Data extracted from a collection:
^^^^^^^^

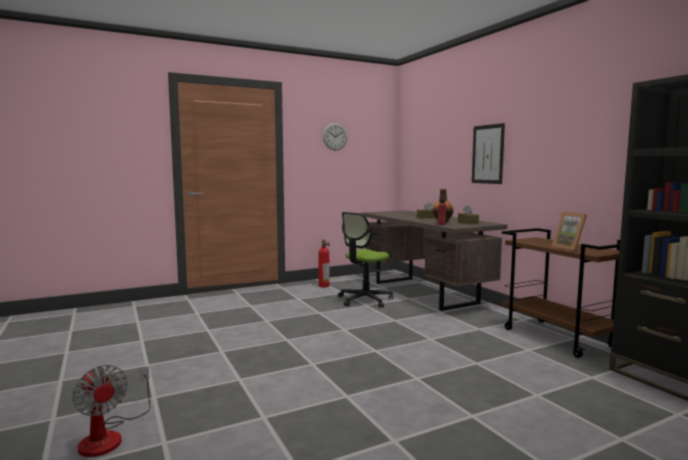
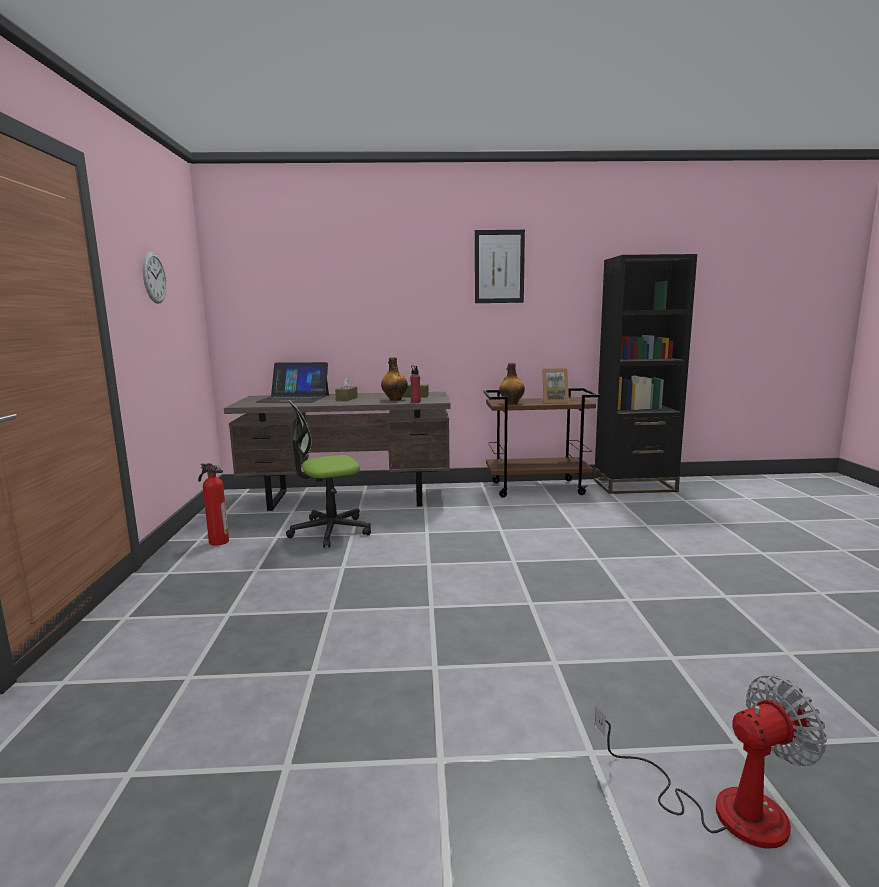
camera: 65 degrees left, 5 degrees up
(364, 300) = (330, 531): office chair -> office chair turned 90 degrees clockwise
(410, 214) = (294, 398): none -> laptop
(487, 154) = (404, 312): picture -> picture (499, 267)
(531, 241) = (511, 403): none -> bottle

^^^^^^^^

Repeat the records word for word and drop any pictures.

camera: 65 degrees left, 5 degrees up
(364, 300) = (330, 531): office chair -> office chair turned 90 degrees clockwise
(410, 214) = (294, 398): none -> laptop
(487, 154) = (404, 312): picture -> picture (499, 267)
(531, 241) = (511, 403): none -> bottle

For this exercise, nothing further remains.